Uit het medisch dossier blijkt niet dat er sprake is van een (vastgelegd) beleid omtrent de behandeling van de bij klager vastgestelde aandoening hepatitis C. Een overeengekomen en vastgelegd beleid is bij een dergelijke ziekte gewenst. Ook blijkt uit
het medisch dossier onvoldoende van klagers medische historie, terwijl zulks noodzakelijk is bij de beoordeling en/of behandeling van klager (medische) klachten. De beroepscommissie stelt voorts vast dat een door de inrichtingsarts voor klager gegeven
verwijzing naar een internist, zonder deugdelijke motivering door de inrichtingsarts is ingetrokken. De beroepscommissie is voorts van oordeel dat het op zijn minst genomen wenselijk was geweest dat de inrichtingsarts, gelet op de chronische klachten
van klager en de vastgestelde aanwezigheid van hepatitis C, tot het instellen van nader medisch onderzoek had besloten.
Het voorgaande in onderling verband en samenhang bezien, maakt dat het onderhavige handelen van de inrichtingsarts moet worden aangemerkt als in strijd met de in artikel 28 Pm neergelegde norm.

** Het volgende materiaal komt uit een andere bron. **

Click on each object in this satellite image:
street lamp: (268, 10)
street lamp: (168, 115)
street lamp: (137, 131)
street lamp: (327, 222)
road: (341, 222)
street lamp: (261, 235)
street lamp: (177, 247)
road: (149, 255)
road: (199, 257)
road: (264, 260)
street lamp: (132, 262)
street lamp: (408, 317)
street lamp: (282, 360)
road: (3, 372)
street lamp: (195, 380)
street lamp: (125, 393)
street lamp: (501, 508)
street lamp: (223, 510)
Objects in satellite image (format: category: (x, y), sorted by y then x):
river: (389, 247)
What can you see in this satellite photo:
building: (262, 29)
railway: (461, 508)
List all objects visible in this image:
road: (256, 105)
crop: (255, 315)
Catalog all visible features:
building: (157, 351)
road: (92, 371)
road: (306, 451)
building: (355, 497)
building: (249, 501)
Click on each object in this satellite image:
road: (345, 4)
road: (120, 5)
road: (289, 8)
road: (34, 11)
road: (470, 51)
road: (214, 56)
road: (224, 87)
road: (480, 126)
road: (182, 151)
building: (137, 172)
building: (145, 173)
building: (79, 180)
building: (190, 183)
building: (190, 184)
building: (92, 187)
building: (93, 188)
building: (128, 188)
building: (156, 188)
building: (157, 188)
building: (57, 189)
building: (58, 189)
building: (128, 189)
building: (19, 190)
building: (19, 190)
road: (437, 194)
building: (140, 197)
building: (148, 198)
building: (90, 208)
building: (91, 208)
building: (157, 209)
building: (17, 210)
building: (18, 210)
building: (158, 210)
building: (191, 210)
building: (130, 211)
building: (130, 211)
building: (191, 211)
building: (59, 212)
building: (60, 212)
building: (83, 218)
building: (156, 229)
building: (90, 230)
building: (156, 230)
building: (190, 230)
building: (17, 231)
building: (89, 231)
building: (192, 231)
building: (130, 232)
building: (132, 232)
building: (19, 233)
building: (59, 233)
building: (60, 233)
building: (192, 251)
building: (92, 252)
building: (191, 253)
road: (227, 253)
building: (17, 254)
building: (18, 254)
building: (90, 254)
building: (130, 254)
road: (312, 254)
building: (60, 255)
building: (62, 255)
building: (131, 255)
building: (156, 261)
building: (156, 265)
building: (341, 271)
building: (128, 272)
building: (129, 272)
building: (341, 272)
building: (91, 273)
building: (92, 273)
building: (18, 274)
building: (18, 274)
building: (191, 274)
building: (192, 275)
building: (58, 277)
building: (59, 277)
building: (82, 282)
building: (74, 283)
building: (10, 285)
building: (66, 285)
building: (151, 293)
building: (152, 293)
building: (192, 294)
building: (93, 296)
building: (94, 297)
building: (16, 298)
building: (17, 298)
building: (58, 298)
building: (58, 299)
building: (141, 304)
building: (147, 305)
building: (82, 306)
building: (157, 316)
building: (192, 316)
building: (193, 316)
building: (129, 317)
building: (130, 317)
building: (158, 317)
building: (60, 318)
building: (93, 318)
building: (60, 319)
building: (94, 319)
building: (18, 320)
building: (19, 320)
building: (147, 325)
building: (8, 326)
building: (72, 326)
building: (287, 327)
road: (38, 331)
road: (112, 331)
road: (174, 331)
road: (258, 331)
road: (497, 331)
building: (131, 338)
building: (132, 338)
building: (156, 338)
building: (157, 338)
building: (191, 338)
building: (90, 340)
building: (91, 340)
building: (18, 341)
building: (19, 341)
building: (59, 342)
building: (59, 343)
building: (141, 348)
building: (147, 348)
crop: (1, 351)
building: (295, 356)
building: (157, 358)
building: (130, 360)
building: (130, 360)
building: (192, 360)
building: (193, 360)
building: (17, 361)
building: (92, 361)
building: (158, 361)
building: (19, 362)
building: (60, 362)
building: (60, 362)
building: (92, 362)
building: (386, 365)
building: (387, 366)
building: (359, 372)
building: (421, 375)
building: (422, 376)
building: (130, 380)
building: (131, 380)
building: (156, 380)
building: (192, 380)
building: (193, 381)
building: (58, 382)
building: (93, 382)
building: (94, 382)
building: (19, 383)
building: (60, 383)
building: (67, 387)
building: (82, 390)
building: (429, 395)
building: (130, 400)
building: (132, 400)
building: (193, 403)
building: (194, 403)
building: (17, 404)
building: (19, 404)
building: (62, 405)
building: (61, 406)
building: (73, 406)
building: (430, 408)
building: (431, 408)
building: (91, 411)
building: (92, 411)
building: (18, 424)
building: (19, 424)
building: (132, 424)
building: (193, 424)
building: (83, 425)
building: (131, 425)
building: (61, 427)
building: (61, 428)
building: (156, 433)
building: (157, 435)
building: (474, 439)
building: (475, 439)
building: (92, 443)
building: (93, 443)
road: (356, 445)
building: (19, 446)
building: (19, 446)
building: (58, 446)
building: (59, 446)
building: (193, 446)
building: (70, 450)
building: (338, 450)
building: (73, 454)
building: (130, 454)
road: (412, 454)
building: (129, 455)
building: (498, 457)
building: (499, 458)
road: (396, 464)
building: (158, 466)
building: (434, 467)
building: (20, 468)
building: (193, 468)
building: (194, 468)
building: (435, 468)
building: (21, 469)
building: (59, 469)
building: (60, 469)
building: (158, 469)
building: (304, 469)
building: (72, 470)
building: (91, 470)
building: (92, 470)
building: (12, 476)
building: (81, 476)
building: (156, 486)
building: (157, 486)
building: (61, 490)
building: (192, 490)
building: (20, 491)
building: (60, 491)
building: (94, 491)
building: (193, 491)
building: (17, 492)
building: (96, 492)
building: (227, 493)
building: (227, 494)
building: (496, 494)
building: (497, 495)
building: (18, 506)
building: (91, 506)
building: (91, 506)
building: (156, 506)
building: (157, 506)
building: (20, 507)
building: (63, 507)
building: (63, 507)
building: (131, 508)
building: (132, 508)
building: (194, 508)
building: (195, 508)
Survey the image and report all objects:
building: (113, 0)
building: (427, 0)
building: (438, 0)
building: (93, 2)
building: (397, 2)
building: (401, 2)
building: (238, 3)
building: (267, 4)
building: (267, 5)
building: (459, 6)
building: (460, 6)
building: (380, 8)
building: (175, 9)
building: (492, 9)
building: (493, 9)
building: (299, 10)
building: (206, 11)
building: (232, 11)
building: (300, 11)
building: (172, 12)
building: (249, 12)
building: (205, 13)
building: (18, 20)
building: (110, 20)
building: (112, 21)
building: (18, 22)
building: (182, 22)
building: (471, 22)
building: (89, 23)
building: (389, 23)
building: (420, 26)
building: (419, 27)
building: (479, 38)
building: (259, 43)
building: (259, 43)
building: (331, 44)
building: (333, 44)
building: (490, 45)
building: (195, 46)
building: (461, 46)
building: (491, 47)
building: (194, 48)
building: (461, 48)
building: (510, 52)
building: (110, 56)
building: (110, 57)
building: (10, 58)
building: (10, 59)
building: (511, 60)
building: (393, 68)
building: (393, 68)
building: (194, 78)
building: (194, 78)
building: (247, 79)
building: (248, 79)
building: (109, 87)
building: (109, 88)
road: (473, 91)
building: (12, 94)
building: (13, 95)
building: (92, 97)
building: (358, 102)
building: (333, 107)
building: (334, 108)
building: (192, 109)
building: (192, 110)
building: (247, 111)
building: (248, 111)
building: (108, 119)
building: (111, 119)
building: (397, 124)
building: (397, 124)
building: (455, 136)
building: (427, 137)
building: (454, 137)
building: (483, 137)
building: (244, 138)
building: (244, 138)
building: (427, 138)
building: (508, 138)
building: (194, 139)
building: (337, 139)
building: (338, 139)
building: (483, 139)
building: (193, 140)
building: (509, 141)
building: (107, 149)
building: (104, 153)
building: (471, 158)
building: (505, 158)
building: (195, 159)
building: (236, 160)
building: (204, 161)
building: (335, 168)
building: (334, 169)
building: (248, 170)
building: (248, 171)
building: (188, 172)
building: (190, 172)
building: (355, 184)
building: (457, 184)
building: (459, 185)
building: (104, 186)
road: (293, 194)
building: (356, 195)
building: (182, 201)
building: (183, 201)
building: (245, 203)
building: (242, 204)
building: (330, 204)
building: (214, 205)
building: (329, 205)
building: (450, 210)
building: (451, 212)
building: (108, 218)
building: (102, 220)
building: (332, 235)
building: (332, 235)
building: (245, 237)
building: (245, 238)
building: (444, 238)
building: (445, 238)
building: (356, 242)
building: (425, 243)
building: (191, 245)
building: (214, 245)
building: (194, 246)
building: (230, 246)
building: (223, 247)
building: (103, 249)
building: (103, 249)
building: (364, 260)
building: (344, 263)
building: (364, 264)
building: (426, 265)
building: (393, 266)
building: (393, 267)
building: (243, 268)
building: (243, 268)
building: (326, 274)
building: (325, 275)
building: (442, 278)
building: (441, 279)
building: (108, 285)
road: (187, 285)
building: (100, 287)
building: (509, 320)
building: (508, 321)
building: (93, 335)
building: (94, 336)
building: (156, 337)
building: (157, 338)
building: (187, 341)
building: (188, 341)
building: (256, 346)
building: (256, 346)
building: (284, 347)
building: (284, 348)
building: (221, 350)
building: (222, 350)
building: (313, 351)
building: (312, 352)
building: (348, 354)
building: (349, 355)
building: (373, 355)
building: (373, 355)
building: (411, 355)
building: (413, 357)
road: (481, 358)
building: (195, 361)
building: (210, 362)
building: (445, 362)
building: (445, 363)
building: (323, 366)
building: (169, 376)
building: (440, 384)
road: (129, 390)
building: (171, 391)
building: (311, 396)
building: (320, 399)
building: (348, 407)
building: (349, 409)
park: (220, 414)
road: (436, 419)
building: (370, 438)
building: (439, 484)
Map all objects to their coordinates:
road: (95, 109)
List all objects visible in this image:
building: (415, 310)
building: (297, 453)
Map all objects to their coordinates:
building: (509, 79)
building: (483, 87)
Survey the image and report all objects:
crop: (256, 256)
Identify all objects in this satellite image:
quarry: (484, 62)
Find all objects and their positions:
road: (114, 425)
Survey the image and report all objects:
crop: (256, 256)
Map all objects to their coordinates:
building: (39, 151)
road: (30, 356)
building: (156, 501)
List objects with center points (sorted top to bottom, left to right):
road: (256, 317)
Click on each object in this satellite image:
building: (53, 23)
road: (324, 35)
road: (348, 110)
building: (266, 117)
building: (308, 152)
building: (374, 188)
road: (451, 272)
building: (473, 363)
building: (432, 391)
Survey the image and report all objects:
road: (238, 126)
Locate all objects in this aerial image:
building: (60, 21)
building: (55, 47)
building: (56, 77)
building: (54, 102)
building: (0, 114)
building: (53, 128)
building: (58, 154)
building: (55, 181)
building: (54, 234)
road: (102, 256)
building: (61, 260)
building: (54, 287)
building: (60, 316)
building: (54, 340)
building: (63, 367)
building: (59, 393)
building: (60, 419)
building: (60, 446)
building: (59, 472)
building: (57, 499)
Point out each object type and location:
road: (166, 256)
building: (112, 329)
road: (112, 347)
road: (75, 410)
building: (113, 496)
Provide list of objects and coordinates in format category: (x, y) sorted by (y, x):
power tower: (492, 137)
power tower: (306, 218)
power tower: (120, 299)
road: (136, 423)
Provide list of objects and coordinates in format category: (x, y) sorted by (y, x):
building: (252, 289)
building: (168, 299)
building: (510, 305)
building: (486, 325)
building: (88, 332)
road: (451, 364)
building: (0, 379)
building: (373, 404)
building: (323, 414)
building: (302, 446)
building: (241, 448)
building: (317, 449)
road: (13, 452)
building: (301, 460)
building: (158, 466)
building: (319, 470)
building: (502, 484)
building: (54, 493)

De beroepscommissie is van oordeel dat de enkele gegrondverklaring voldoende genoegdoening is voor klager en dat er, nu van enige schade voor zijn gezondheid niet is gebleken, geen termen zijn voor de vaststelling van een financiële tegemoetkoming.
4. De uitspraak
De beroepscommissie verklaart het beroep gegrond.
Zij bepaalt dat een klager geen tegemoetkoming toekomt.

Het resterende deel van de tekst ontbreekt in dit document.